_TASK TO COMPLETE:_ Repeat the edit settings in each row word for word, leaving out the pictures.

_Collected data entries:_
◇ ◇ ◇ ◇
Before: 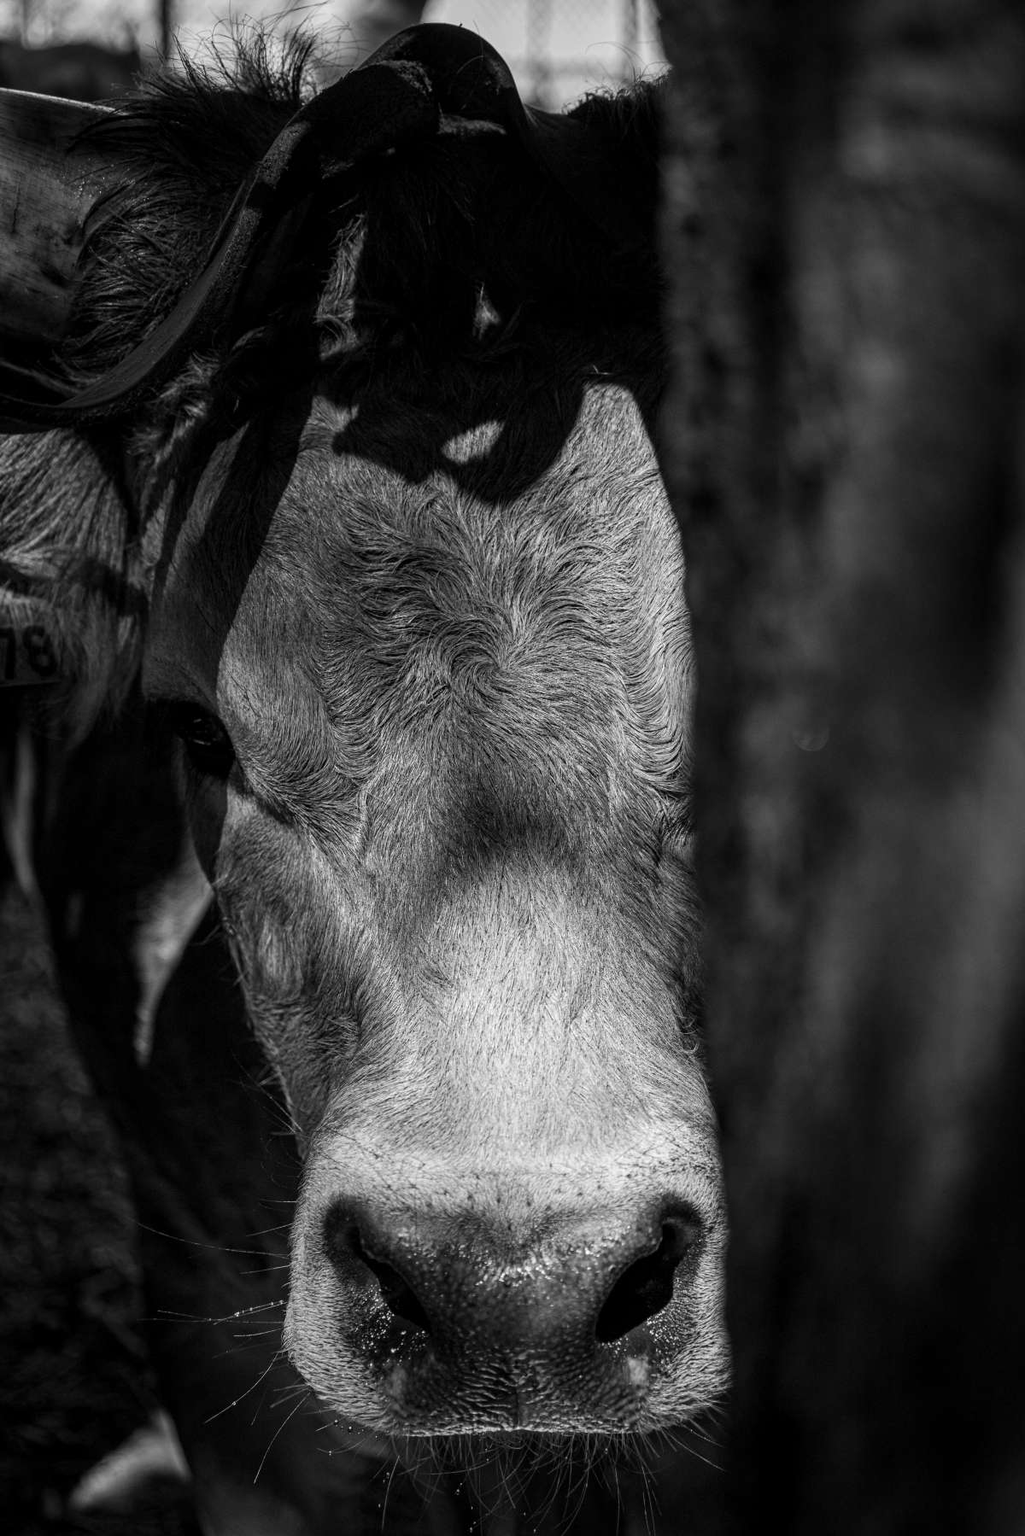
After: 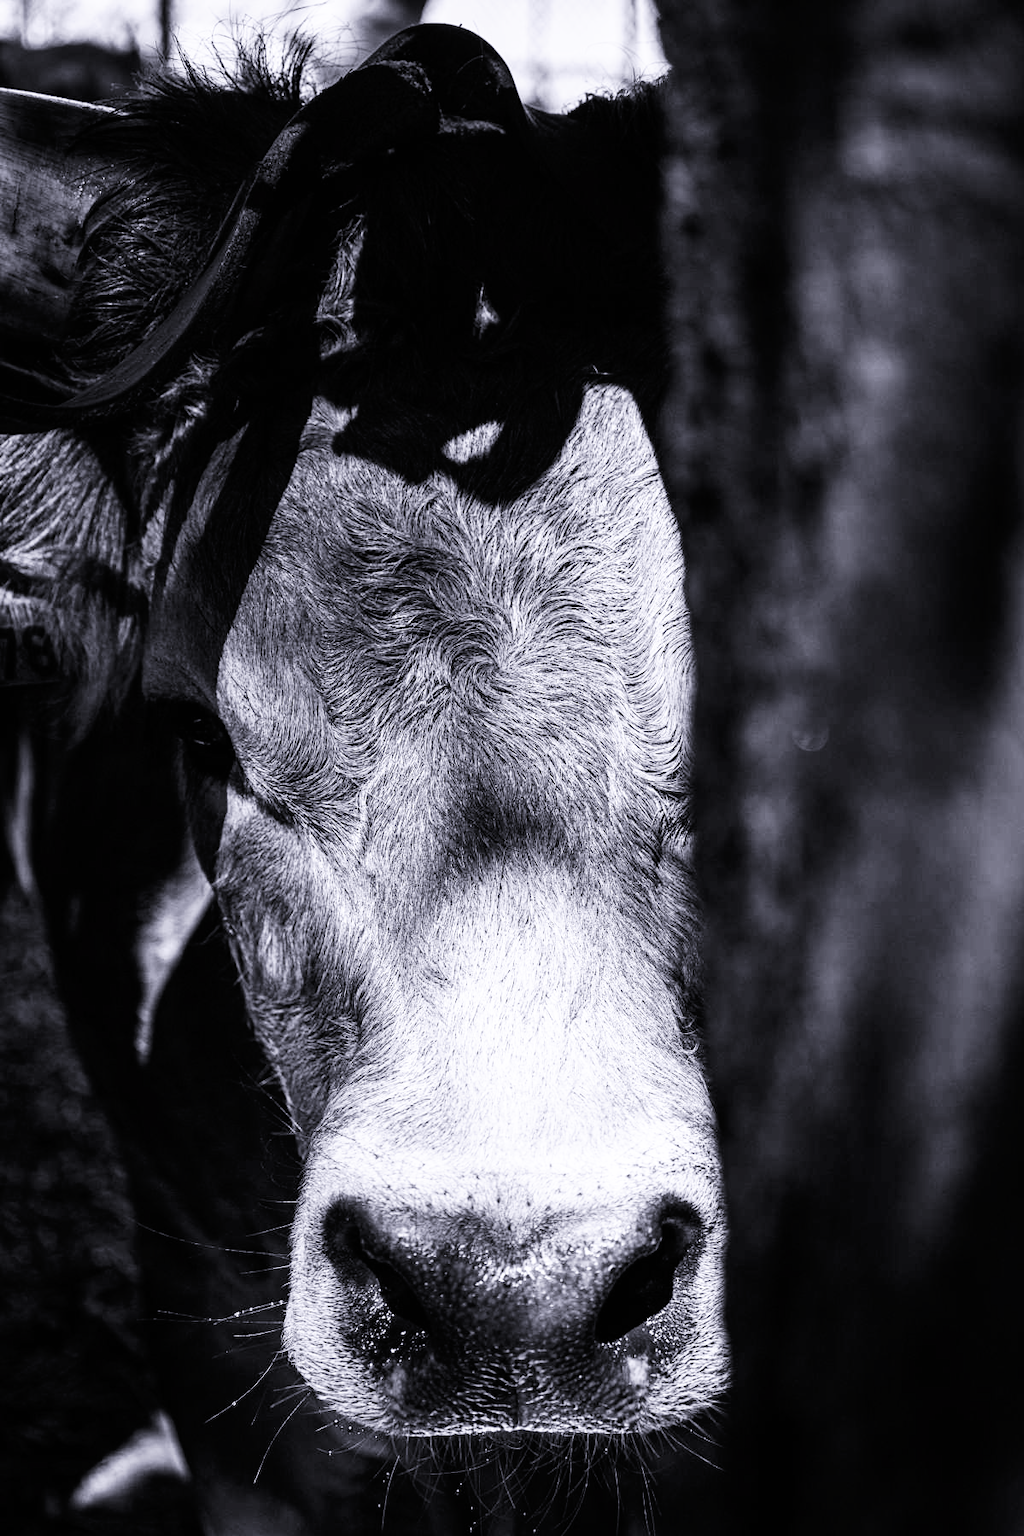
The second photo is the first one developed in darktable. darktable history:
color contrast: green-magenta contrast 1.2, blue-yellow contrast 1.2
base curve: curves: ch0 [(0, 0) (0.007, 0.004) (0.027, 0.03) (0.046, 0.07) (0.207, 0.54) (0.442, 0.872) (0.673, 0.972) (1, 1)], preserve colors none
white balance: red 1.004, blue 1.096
◇ ◇ ◇ ◇
_RESPONSE TO THIS TASK:_
Before: 
After: 
The second photo is the first one developed in darktable. darktable history:
color contrast: green-magenta contrast 1.2, blue-yellow contrast 1.2
base curve: curves: ch0 [(0, 0) (0.007, 0.004) (0.027, 0.03) (0.046, 0.07) (0.207, 0.54) (0.442, 0.872) (0.673, 0.972) (1, 1)], preserve colors none
white balance: red 1.004, blue 1.096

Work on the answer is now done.